EXERCISE PROMPT: Could you output each line below exactly as it appears, excluding any pictures?
────
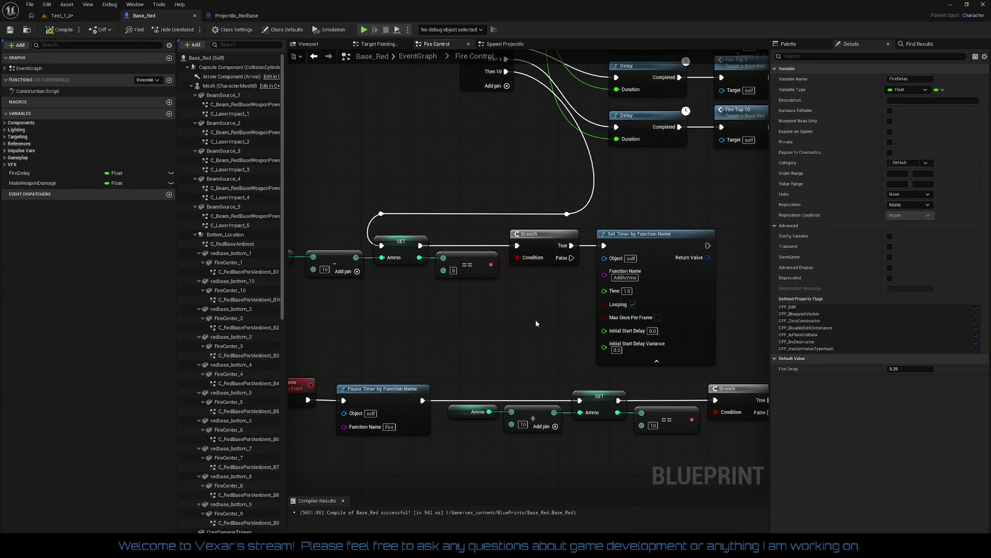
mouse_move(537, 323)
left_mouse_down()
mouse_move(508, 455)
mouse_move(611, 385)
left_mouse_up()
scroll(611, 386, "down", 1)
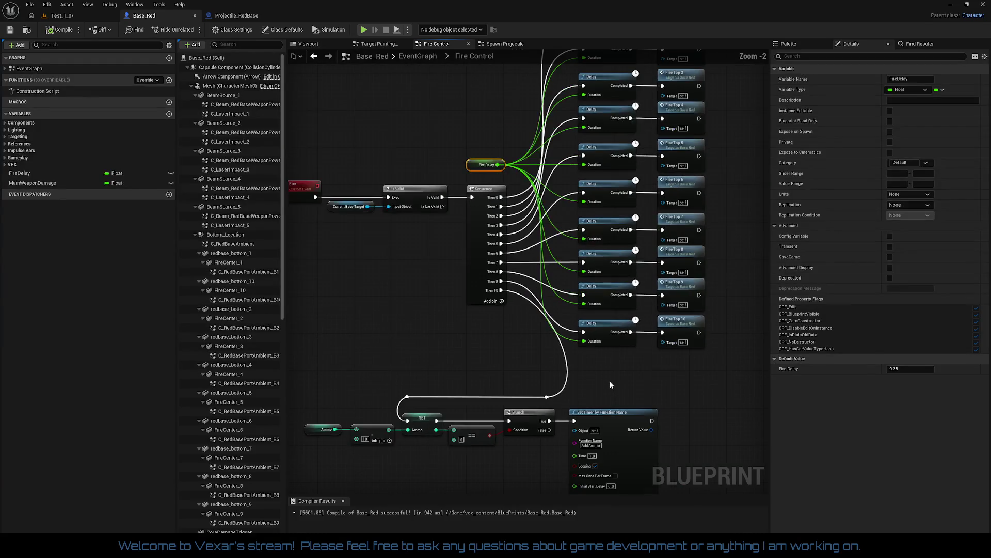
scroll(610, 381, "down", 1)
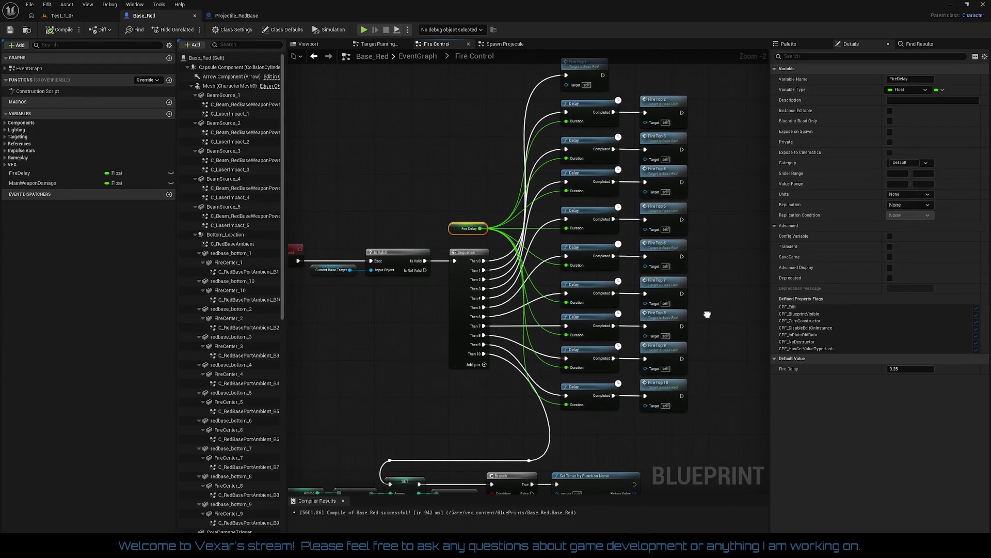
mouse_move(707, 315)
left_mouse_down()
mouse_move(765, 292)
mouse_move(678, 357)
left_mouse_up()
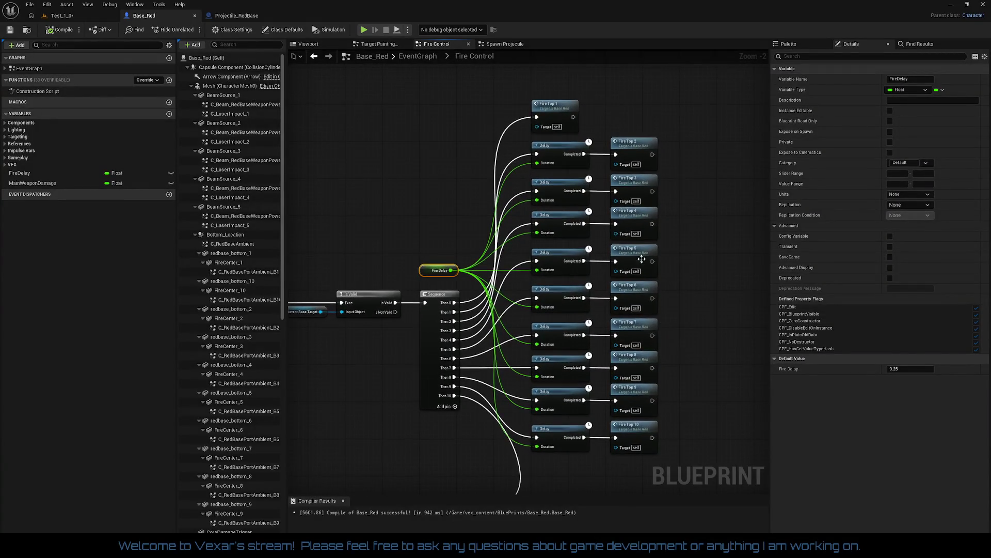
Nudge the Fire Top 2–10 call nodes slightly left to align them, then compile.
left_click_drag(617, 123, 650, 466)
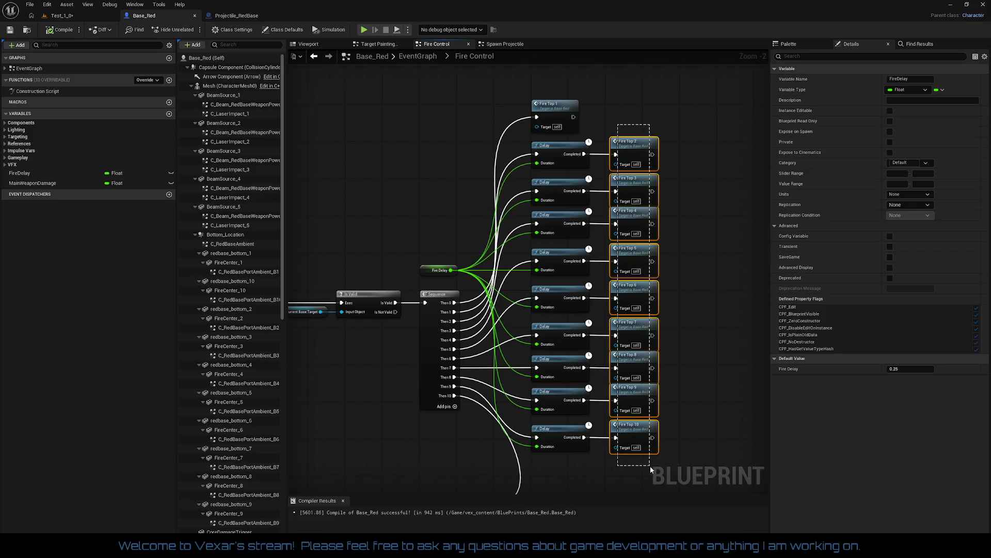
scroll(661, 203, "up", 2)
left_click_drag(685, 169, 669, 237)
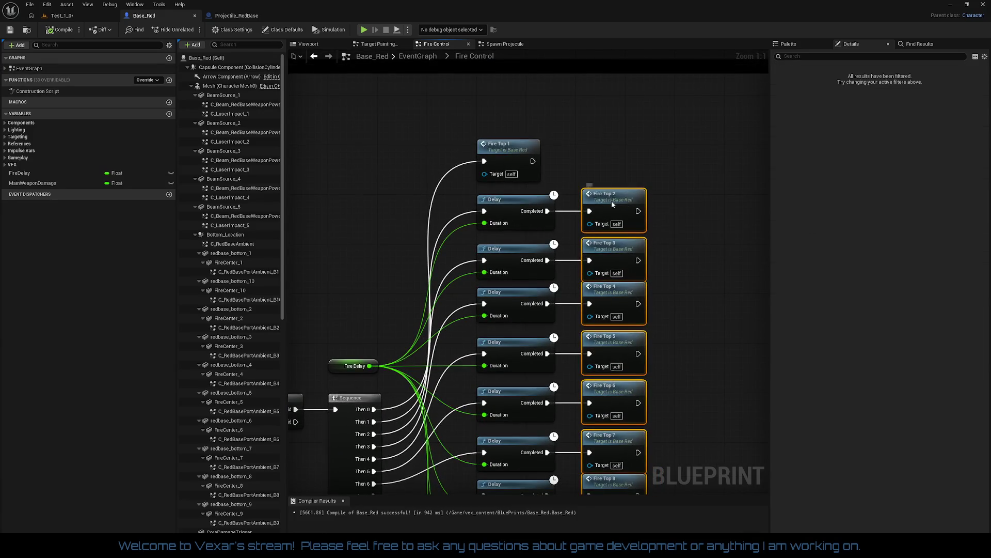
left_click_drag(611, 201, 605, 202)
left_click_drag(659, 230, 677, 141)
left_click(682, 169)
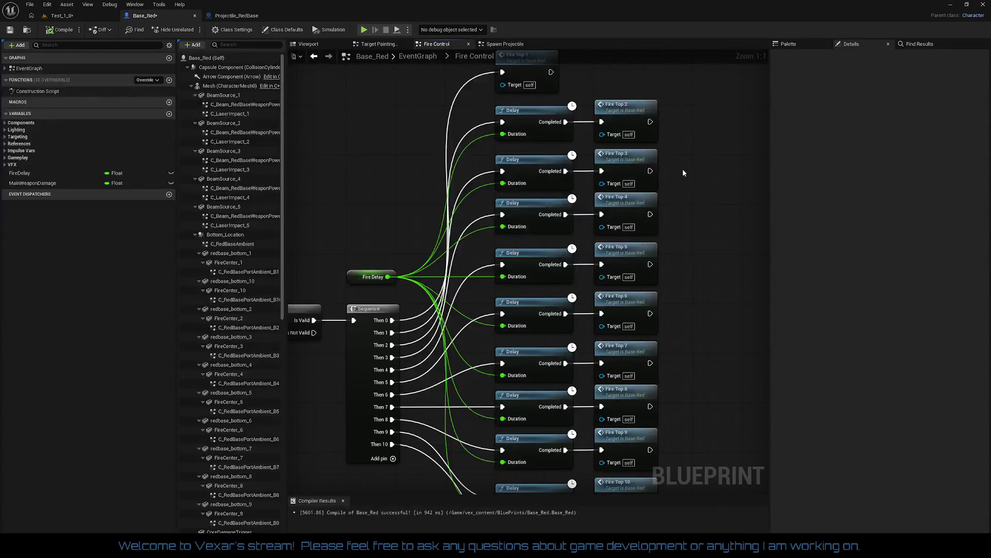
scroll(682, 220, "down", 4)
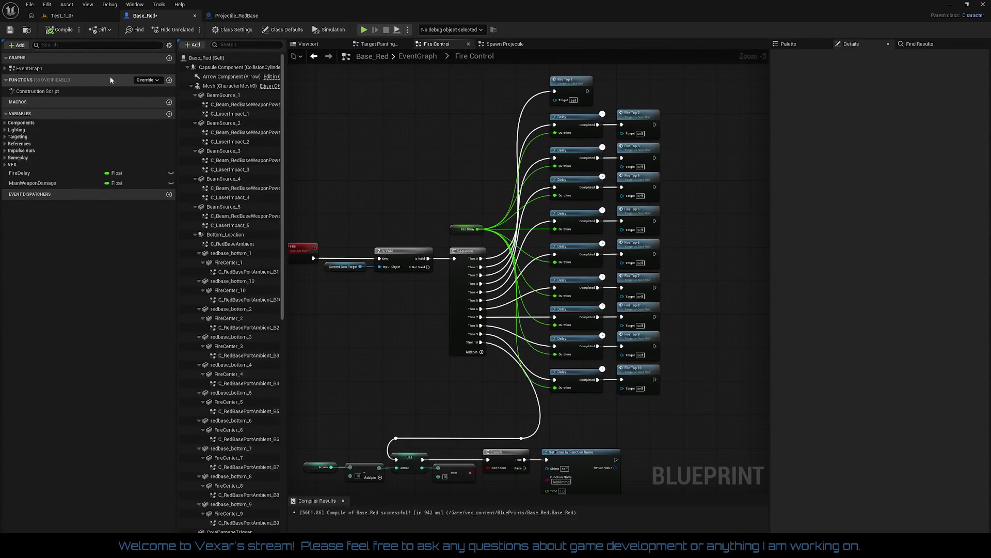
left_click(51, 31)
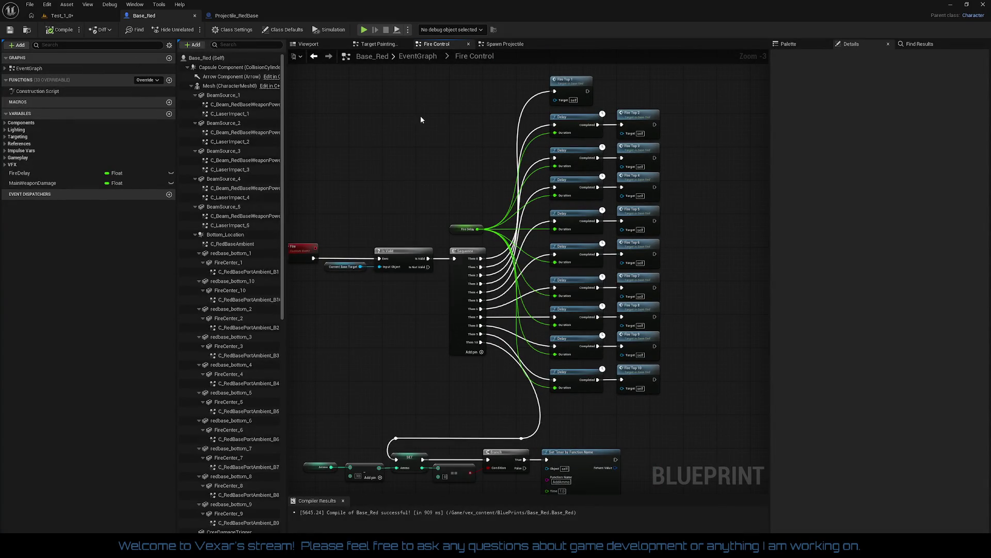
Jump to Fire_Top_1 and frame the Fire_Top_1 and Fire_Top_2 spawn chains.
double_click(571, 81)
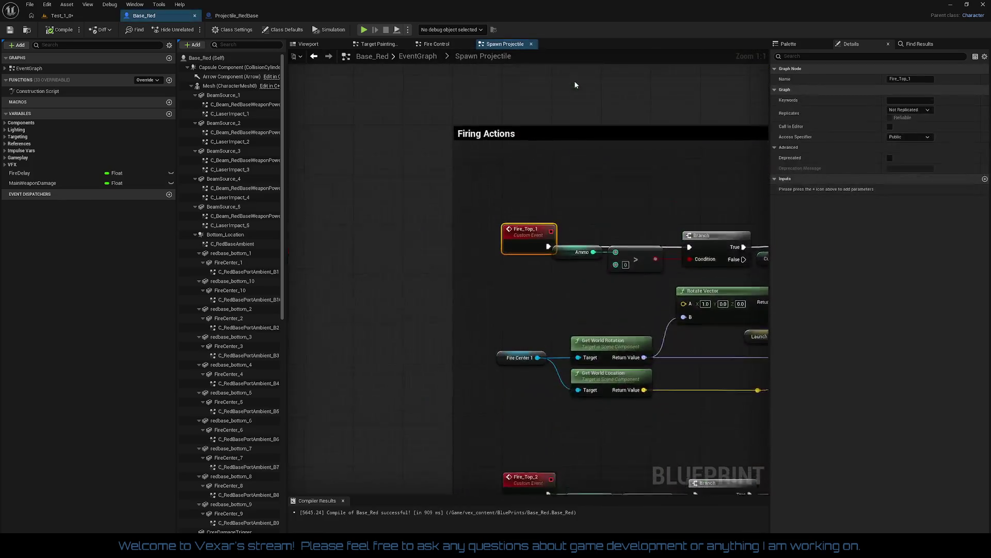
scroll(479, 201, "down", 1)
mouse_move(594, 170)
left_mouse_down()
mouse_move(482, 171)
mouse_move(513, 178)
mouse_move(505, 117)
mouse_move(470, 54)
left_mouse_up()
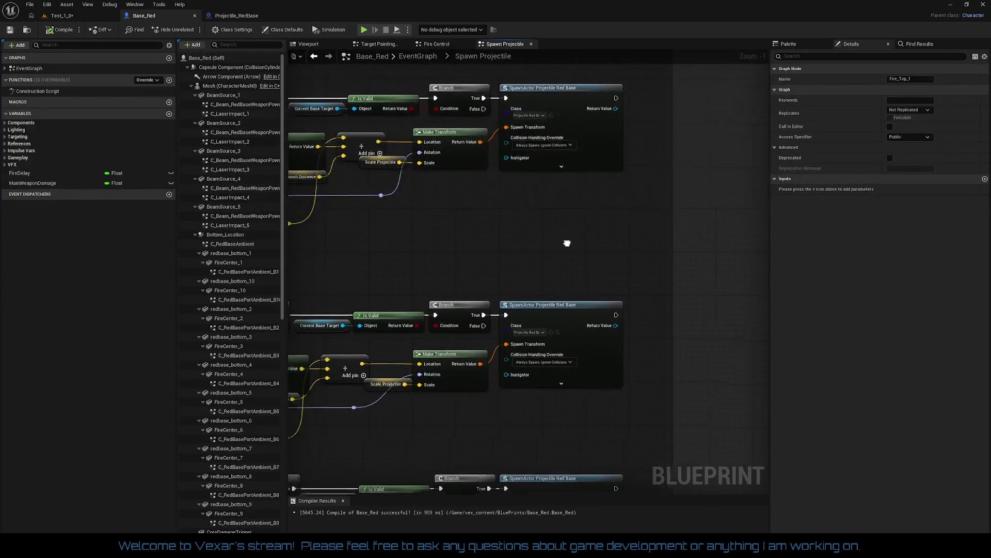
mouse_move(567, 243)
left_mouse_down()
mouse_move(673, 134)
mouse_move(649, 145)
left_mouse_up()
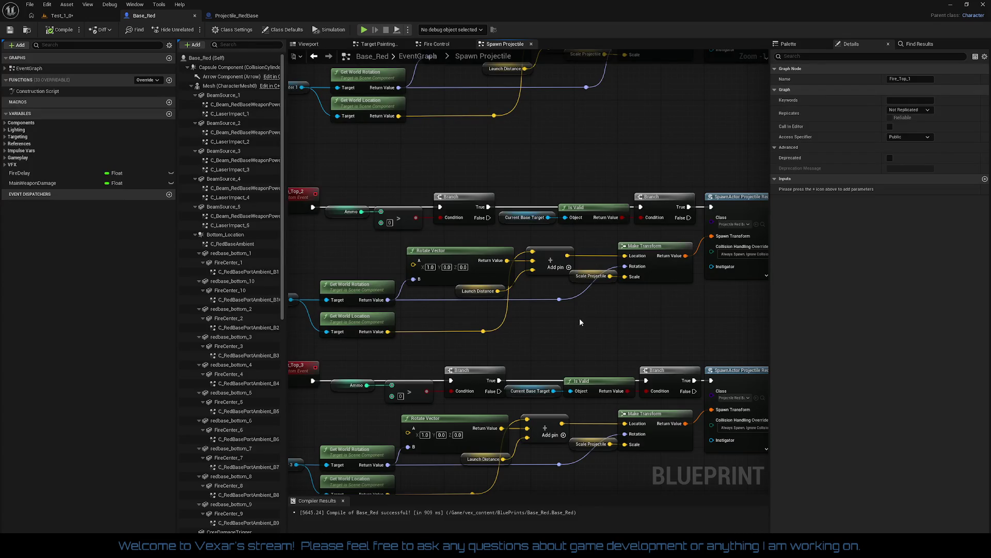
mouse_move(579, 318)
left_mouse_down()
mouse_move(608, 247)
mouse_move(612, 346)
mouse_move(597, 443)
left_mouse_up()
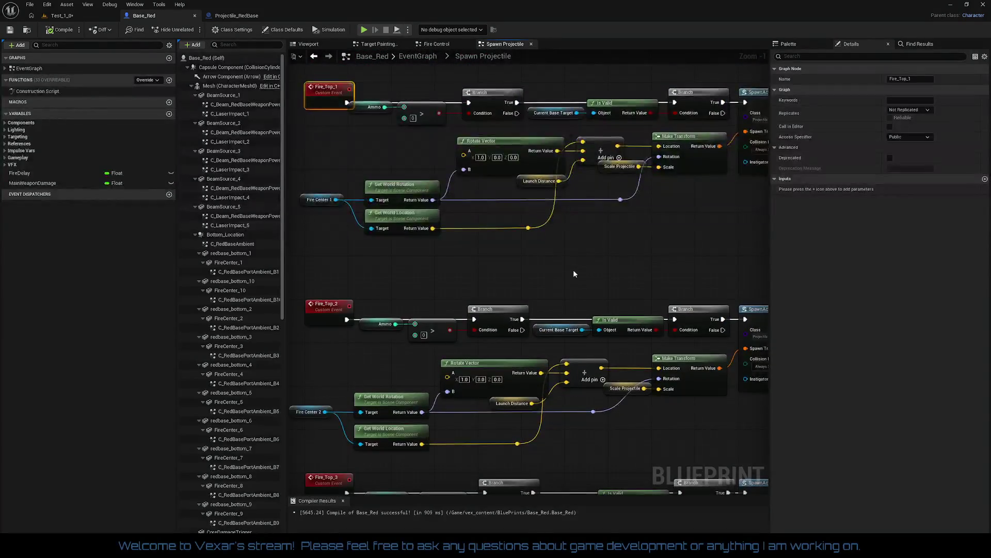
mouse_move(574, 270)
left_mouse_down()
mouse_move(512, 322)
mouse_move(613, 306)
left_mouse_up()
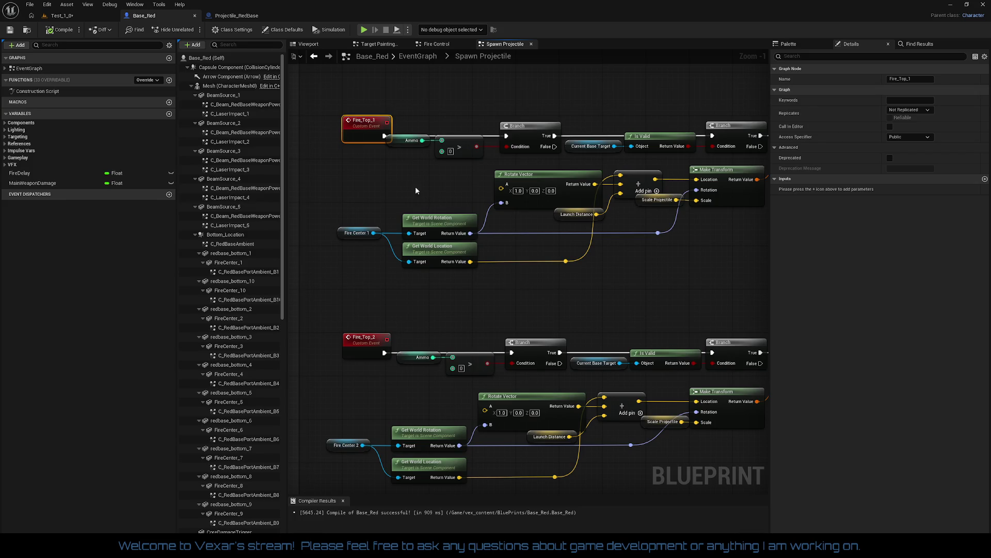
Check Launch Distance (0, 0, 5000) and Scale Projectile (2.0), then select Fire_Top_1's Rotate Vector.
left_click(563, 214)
────
ANSWER SECTION:
mouse_move(537, 323)
left_mouse_down()
mouse_move(508, 455)
mouse_move(611, 385)
left_mouse_up()
scroll(611, 386, "down", 1)
scroll(610, 381, "down", 1)
mouse_move(707, 315)
left_mouse_down()
mouse_move(765, 292)
mouse_move(678, 357)
left_mouse_up()
Nudge the Fire Top 2–10 call nodes slightly left to align them, then compile.
left_click_drag(617, 123, 650, 466)
scroll(661, 203, "up", 2)
left_click_drag(685, 169, 669, 237)
left_click_drag(611, 201, 605, 202)
left_click_drag(659, 230, 677, 141)
left_click(682, 169)
scroll(682, 220, "down", 4)
left_click(51, 31)
Jump to Fire_Top_1 and frame the Fire_Top_1 and Fire_Top_2 spawn chains.
double_click(571, 81)
scroll(479, 201, "down", 1)
mouse_move(594, 170)
left_mouse_down()
mouse_move(482, 171)
mouse_move(513, 178)
mouse_move(505, 117)
mouse_move(470, 54)
left_mouse_up()
mouse_move(567, 243)
left_mouse_down()
mouse_move(673, 134)
mouse_move(649, 145)
left_mouse_up()
mouse_move(579, 318)
left_mouse_down()
mouse_move(608, 247)
mouse_move(612, 346)
mouse_move(597, 443)
left_mouse_up()
mouse_move(574, 270)
left_mouse_down()
mouse_move(512, 322)
mouse_move(613, 306)
left_mouse_up()
Check Launch Distance (0, 0, 5000) and Scale Projectile (2.0), then select Fire_Top_1's Rotate Vector.
left_click(563, 214)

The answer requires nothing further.